From there you can calculate how many you are allowed on your property, based on size and zoning designation. My lot is 1.18 acres which equals around 51,400 square feet. I take that number and divide it by 10,000 and that's how many livestock units I'm zoned for. So...I am allowed 5.14 units and that total can be a combination of livestock (goats are .20, geese are .16, etc.). I have 3 full-size horses, 1 Welsh pony and 2 minis, which means, based on my calculations, I currently have 4.1 units.



(Hey, that means I could have 3 more minis!!! I had no idea! Wait til I tell my hubby.



)

To further complicate matters, there are special provisions for youth in programs like 4H and FFA, so that they can keep animals where they otherwise would not be able to.

What was the original question?


----------



## Marty (Dec 4, 2008)

Thanks Silver Dollar, yes, The original question was "Are Miniature Horses Livestock" ?

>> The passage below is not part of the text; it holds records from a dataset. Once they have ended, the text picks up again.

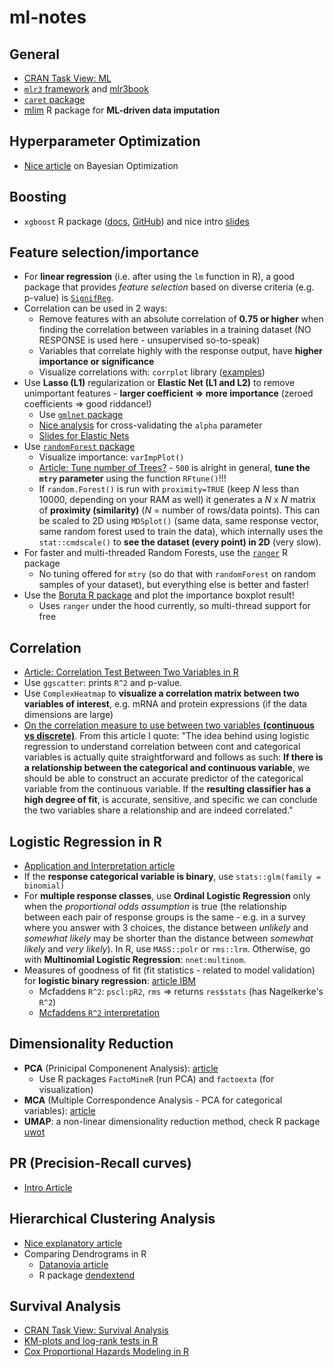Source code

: # ml-notes

## General

- [CRAN Task View: ML](https://cran.r-project.org/web/views/MachineLearning.html)
- [`mlr3` framework](https://github.com/mlr-org/mlr3/) and [mlr3book](https://mlr3book.mlr-org.com/)
- [`caret` package](https://cran.r-project.org/web/packages/caret/index.html)
- [mlim](https://github.com/haghish/mlim) R package for **ML-driven data imputation**

## Hyperparameter Optimization

- [Nice article](https://www.vantage-ai.com/en/blog/bayesian-optimization-for-quicker-hyperparameter-tuning) on Bayesian Optimization

## Boosting

- `xgboost` R package ([docs](https://xgboost.readthedocs.io/en/latest/), [GitHub](https://github.com/dmlc/xgboost/)) and nice intro [slides](http://www.chengli.io/tutorials/gradient_boosting.pdf)

## Feature selection/importance

- For **linear regression** (i.e. after using the `lm` function in R), a good package that provides *feature selection* based on diverse criteria (e.g. p-value) is [`SignifReg`](https://cran.r-project.org/web/packages/SignifReg/index.html).
- Correlation can be used in 2 ways:
  - Remove features with an absolute correlation of **0.75 or higher** when finding the correlation between variables in a training dataset (NO RESPONSE is used here - unsupervised so-to-speak)
  - Variables that correlate highly with the response output, have **higher importance or significance**
  - Visualize correlations with: `corrplot` library ([examples](https://cran.r-project.org/web/packages/corrplot/vignettes/corrplot-intro.html))
- Use **Lasso (L1)** regularization or **Elastic Net (L1 and L2)** to remove unimportant features - **larger coefficient => more importance** (zeroed coefficients => good riddance!)
  - Use [`gmlnet` package](https://cran.r-project.org/web/packages/glmnet/index.html)
  - [Nice analysis](https://www4.stat.ncsu.edu/~post/josh/LASSO_Ridge_Elastic_Net_-_Examples.html)
  for cross-validating the `alpha` parameter
  - [Slides for Elastic Nets](https://web.stanford.edu/~hastie/TALKS/enet_talk.pdf) 
- Use [`randomForest` package](https://cran.r-project.org/web/packages/randomForest/index.html) 
  - Visualize importance: `varImpPlot()`
  - [Article: Tune number of Trees?](https://stats.stackexchange.com/questions/348245/do-we-have-to-tune-the-number-of-trees-in-a-random-forest) - `500` is alright in general, **tune the `mtry` parameter** using the function `RFtune()`!!!
  - If `random.Forest()` is run with `proximity=TRUE` (keep *N* less than 10000, depending on your RAM as well) it generates a *N* x *N* matrix of **proximity (similarity)** (*N* = number of rows/data points).
  This can be scaled to 2D using `MDSplot()` (same data, same response vector, same random forest used to train the data), which internally uses the `stat::cmdscale()` to **see the dataset (every point) in 2D** (very slow).
- For faster and multi-threaded Random Forests, use the [`ranger`](https://github.com/imbs-hl/ranger) R package
  - No tuning offered for `mtry` (so do that with `randomForest` on random samples of your dataset), but everything else is better and faster!
- Use the [Boruta R package](https://cran.r-project.org/web/packages/Boruta/index.html) and plot the importance boxplot result!
  - Uses `ranger` under the hood currently, so multi-thread support for free

## Correlation

- [Article: Correlation Test Between Two Variables in R](http://www.sthda.com/english/wiki/correlation-test-between-two-variables-in-r)
- Use `ggscatter`: prints `R^2` and p-value.
- Use `ComplexHeatmap` to **visualize a correlation matrix between two variables of interest**, 
e.g. mRNA and protein expressions (if the data dimensions are large)
- [On the correlation measure to use between two variables **(continuous vs discrete)**](https://medium.com/@outside2SDs/an-overview-of-correlation-measures-between-categorical-and-continuous-variables-4c7f85610365). From this article I quote: "The idea behind using logistic regression to understand correlation between cont and categorical variables is actually quite straightforward and follows as such: **If there is a relationship between the categorical and continuous variable**, we should be able to construct an accurate predictor of the categorical variable from the continuous variable. If the **resulting classifier has a high degree of fit**, is accurate, sensitive, and specific we can conclude the two variables share a relationship and are indeed correlated."

## Logistic Regression in R

- [Application and Interpretation article](https://rpubs.com/rslbliss/r_logistic_ws)
- If the **response categorical variable is binary**, use `stats::glm(family = binomial)`
- For **multiple response classes**, use **Ordinal Logistic Regression** only when the *proportional odds assumption* is true (the relationship between each pair of response groups is the same - e.g. in a survey where you answer with 3 choices, the distance between *unlikely* and *somewhat likely* may be shorter than the distance between *somewhat likely* and *very likely*). In R, use `MASS::polr` or `rms::lrm`. Otherwise, go with **Multinomial Logistic Regression**: `nnet:multinom`.
- Measures of goodness of fit (fit statistics - related to model validation) for **logistic binary regression**: [article IBM](https://www.ibm.com/support/knowledgecenter/SSLVMB_24.0.0/spss/tutorials/plum_germcr_rsquare.html)
  - Mcfaddens `R^2`: `pscl:pR2`, `rms` => returns `res$stats` (has Nagelkerke's `R^2`)
  - [Mcfaddens `R^2` interpretation](https://stats.stackexchange.com/questions/82105/mcfaddens-pseudo-r2-interpretation)

## Dimensionality Reduction

- **PCA** (Prinicipal Componenent Analysis): [article](http://www.sthda.com/english/articles/31-principal-component-methods-in-r-practical-guide/112-pca-principal-component-analysis-essentials/)
  - Use R packages `FactoMineR` (run PCA) and `factoexta` (for visualization)
- **MCA** (Multiple Correspondence Analysis - PCA for categorical variables): [article](http://www.sthda.com/english/articles/31-principal-component-methods-in-r-practical-guide/114-mca-multiple-correspondence-analysis-in-r-essentials/)
- **UMAP**: a non-linear dimensionality reduction method, check R package [uwot](https://github.com/jlmelville/uwot)

## PR (Precision-Recall curves)

- [Intro Article](https://classeval.wordpress.com/introduction/introduction-to-the-precision-recall-plot/)

## Hierarchical Clustering Analysis

- [Nice explanatory article](https://uc-r.github.io/hc_clustering)
- Comparing Dendrograms in R
  - [Datanovia article](https://www.datanovia.com/en/lessons/comparing-cluster-dendrograms-in-r/)
  - R package [dendextend](https://talgalili.github.io/dendextend/articles/dendextend.html)

## Survival Analysis

- [CRAN Task View: Survival Analysis](https://cran.r-project.org/web/views/Survival.html)
- [KM-plots and log-rank tests in R](http://www.sthda.com/english/wiki/survival-analysis-basics)
- [Cox Proportional Hazards Modeling in R](http://www.sthda.com/english/wiki/cox-proportional-hazards-model)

Thank you all very much for your replies. Its interesting that there is nothing set in stone either way.


----------



## Dorrie & Frank (Dec 4, 2008)

Legally it is defined by the state and the definition can vary within a state depending on the statute being addressed. Each statute will have a definition section for how that statute applies. You must read the definitions for that piece of legislation to determine how the rules apply. For example: In Texas there is a statute that gives a person who is holding livestock for another to have a lien on the animal for reasonable cost of caring for the animal - under that statute miniature horses may be considered exotics exempt from that rule. However, under another statute a person may shoot a dog attacking livestock on their property and that includes miniature horses. In that statute livestock includes equinids - under the main Subchapter for that section of statutes there is no difference between a miniature horse, big horse and a mule or mini donkey because they are equinids - hooved equine animals. So read the definitions contained in the pre-amble materials for the law you are concerned about.


----------